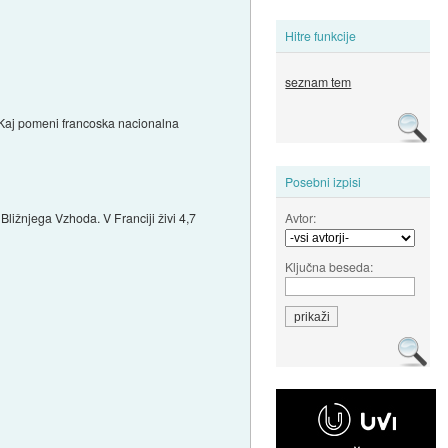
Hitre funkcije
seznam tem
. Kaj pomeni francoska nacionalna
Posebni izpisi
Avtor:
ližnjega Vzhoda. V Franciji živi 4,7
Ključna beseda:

--

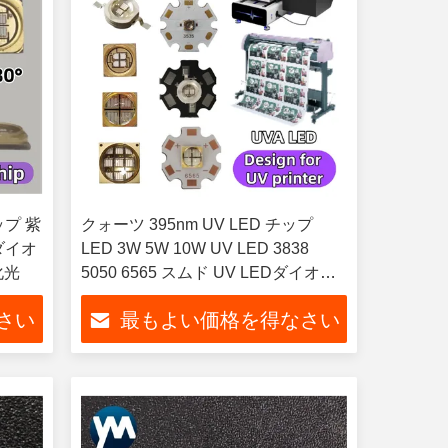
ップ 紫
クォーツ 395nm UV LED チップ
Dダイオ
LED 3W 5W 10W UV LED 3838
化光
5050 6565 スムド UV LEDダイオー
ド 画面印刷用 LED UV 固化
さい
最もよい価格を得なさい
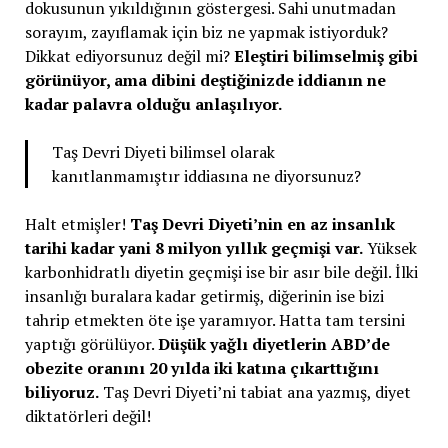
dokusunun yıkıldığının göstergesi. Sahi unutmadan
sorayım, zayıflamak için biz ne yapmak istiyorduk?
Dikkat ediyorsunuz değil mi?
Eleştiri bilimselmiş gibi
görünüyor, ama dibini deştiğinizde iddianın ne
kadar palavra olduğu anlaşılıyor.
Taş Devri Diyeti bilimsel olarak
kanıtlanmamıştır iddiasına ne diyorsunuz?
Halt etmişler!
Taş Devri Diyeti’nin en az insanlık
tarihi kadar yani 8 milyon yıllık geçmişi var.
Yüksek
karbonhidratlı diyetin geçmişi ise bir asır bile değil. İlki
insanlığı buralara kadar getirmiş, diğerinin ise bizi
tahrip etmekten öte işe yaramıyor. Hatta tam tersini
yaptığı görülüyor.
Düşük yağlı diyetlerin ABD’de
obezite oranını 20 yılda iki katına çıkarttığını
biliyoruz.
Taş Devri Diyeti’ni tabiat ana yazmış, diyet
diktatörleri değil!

...

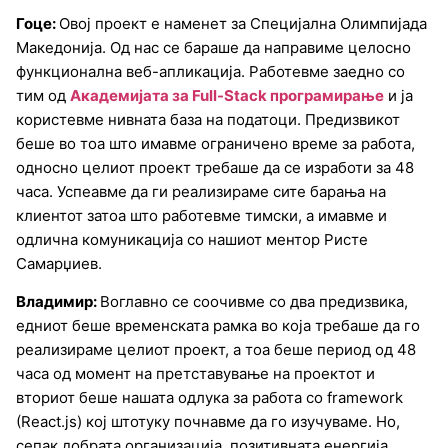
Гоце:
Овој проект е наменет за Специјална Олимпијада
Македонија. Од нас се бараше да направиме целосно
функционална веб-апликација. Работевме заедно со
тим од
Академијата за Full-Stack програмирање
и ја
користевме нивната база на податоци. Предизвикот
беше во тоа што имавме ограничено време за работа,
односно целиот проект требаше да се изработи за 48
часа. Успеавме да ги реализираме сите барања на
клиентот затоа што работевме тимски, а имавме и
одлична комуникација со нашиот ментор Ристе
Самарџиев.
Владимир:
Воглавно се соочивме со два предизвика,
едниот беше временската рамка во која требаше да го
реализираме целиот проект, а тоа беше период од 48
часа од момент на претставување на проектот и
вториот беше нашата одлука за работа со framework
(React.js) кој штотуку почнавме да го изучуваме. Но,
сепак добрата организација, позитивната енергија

ASSIGNMENT:
With the line holding "односно целиот проект" as the first and the line holding "сепак добрата организација, позитивната" as the last, please transcribe exactly the lines of the material above in that range and nothing else.

EXPECTED ANSWER:
односно целиот проект требаше да се изработи за 48
часа. Успеавме да ги реализираме сите барања на
клиентот затоа што работевме тимски, а имавме и
одлична комуникација со нашиот ментор Ристе
Самарџиев.
Владимир:
Воглавно се соочивме со два предизвика,
едниот беше временската рамка во која требаше да го
реализираме целиот проект, а тоа беше период од 48
часа од момент на претставување на проектот и
вториот беше нашата одлука за работа со framework
(React.js) кој штотуку почнавме да го изучуваме. Но,
сепак добрата организација, позитивната енергија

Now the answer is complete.